» Source text:
# Primer Potion Dupe



## SkylarV217 (May 19, 2008)

So in the Primer Potion Rocks thread I read that Monistat anti chaffing cream has the same ingredients as the primer potion. I checked it out in the store and there is a ton of it in the tube for a cheap price compared to the PP... SO I wanted to see if you gals have tried it and how well it worked for you ?


----------



## MACATTAK (May 19, 2008)

Do you mean Smashbox Photo Finish?  If so, it works great.  Has the same texture etc as the Photo Finish.  You only need a little bit.  Oh and just in case..this is a primer for your foundation, not an eyeshadow primer.


----------



## SkylarV217 (May 19, 2008)

Nope , It's the Urban Decay Primer Potion ....

(Picture region annotation data)
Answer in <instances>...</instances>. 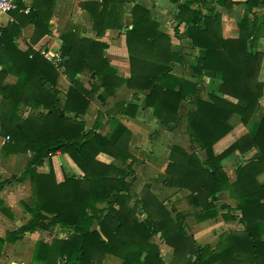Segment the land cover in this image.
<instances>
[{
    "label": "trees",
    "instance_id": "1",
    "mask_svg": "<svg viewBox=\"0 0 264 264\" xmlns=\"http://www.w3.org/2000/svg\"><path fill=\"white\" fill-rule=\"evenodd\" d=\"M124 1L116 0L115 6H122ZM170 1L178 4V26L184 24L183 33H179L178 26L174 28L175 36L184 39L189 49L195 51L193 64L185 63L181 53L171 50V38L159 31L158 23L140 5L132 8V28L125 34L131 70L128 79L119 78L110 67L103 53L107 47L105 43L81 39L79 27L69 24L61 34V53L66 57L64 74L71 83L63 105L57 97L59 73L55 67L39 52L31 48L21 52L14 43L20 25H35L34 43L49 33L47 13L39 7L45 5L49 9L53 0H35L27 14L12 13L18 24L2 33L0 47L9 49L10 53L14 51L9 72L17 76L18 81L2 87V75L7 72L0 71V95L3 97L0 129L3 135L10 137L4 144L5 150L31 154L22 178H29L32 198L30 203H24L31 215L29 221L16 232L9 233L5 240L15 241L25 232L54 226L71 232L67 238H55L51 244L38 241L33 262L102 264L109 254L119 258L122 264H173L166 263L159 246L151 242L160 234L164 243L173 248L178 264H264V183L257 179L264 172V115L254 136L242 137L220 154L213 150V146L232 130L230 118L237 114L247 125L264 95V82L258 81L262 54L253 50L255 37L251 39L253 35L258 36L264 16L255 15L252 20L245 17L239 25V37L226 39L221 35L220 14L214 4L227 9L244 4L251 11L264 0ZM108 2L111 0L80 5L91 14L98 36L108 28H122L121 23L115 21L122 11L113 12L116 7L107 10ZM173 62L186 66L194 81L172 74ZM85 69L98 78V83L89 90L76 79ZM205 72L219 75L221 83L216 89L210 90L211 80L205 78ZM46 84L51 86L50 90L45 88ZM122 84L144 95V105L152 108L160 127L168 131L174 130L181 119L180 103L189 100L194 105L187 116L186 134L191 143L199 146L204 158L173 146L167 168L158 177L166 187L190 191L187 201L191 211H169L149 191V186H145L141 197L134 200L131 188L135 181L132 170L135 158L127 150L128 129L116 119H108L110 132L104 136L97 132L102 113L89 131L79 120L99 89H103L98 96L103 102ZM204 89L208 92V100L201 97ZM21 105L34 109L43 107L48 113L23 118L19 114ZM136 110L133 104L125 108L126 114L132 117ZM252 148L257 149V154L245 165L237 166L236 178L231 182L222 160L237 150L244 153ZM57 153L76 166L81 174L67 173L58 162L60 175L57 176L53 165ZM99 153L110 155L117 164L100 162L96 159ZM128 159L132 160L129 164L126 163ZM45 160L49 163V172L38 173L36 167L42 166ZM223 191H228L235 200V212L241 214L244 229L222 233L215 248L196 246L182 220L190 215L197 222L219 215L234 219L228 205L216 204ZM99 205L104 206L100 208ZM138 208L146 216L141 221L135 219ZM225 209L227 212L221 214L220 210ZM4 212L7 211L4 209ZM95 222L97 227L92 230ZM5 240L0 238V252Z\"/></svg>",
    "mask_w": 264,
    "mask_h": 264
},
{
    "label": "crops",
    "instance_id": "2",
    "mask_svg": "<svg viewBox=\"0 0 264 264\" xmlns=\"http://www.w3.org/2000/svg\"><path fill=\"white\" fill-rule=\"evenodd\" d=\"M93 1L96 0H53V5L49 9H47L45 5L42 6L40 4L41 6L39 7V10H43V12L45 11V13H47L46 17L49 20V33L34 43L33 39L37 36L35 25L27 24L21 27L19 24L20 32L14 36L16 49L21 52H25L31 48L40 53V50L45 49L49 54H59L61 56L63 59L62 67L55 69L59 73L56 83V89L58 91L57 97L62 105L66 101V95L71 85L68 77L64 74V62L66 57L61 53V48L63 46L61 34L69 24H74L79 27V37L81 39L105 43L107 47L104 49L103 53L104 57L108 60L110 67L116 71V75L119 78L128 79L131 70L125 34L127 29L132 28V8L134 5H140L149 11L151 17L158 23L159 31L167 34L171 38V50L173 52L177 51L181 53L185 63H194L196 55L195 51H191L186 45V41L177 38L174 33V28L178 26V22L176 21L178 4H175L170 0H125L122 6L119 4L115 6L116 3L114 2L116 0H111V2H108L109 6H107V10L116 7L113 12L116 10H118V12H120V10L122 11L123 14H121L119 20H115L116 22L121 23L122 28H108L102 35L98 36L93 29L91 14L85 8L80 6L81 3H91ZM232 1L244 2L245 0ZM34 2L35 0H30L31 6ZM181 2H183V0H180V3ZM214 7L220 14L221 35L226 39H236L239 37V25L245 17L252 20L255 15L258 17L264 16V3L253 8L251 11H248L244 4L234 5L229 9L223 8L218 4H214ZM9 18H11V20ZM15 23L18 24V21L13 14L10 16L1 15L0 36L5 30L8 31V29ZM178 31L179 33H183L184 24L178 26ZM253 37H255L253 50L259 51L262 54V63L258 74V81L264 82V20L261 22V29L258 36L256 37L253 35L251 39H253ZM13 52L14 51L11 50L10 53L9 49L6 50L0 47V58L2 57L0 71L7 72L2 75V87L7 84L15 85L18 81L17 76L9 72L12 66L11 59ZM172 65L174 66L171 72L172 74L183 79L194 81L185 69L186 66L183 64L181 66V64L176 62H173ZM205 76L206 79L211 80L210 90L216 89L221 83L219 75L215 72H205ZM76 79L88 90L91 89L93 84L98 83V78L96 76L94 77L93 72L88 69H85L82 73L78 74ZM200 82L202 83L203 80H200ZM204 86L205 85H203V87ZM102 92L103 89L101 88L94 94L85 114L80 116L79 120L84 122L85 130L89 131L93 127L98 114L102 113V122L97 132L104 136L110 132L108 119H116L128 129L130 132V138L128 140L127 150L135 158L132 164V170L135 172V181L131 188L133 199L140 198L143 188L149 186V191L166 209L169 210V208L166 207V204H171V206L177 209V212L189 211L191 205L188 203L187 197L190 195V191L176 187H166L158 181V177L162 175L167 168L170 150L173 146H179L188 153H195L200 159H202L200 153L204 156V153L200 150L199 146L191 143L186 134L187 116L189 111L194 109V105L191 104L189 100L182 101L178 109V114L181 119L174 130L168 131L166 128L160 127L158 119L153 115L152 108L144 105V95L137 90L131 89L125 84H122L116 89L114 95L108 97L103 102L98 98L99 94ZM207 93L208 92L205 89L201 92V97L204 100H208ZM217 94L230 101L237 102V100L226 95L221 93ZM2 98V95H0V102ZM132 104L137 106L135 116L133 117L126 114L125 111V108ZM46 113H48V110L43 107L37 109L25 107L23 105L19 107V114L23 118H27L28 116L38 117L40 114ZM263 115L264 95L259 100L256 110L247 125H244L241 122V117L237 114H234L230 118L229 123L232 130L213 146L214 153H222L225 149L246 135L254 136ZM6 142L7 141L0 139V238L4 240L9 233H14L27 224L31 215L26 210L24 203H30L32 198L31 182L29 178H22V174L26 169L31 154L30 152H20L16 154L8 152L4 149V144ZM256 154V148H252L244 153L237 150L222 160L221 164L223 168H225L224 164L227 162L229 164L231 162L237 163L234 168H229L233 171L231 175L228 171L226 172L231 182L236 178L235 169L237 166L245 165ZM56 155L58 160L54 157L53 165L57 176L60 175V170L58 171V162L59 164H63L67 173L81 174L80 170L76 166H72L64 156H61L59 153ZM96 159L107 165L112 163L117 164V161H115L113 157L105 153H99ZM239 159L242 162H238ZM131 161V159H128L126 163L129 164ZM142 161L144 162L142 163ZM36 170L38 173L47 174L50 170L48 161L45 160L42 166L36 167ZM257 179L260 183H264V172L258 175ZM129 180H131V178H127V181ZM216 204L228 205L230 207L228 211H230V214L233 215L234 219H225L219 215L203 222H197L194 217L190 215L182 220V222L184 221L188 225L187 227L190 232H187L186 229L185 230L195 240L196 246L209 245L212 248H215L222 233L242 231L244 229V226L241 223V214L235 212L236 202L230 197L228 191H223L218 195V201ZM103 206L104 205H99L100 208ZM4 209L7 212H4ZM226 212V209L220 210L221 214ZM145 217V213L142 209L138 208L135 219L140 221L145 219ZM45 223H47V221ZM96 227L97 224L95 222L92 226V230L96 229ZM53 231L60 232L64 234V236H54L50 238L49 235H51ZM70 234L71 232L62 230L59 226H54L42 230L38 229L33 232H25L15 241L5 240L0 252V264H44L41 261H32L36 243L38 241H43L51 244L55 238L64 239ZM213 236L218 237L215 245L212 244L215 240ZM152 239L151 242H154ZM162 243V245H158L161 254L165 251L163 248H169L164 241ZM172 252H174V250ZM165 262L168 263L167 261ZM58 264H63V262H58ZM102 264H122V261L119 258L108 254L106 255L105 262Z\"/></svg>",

» Job A: Using the primer thread above, decide whether each statement agrees with it: (i) the first poster heard that Monistat anti-chafing cream has the same ingredients as the primer potion; (ii) MACATTAK describes the product being discussed as an eyeshadow primer; (iii) SkylarV217 confirms she meant Smashbox Photo Finish. Answer yes or no for each and quote the words of the thread that settle it.
» Job B: Carry on the primer thread above from the last post shown.

» Written response A:
(i) Yes: "Monistat anti chaffing cream has the same ingredients as the primer potion"
(ii) No: "this is a primer for your foundation, not an eyeshadow primer"
(iii) No: "Nope , It's the Urban Decay Primer Potion"

» Written response B:
The Monistat " Chafing Relief Powder Gel "  Has the same ingredients as Urban Decay Primer Potion .... I  know some people use it as an Eyeshadow and a Foundation Primer. I'm asking those people for their experiences =)


----------



## MACATTAK (May 20, 2008)

Hmm..never heard of using it on eyes.  That would be great to find a product that you can use for both though.


----------



## SkylarV217 (May 20, 2008)

check out the urban decay primer potion rocks thread... there are a couple of mentions of it but ... you have to sift through them to find it ... So i thought I'd ask about it specifically in another thread


----------



## Stephie Baby (May 20, 2008)

Its not the same thing. These are directly off the UD site and drugstore.com.... What is in the Smashbox primer?

Has anyone tried the Monistat on the eyes??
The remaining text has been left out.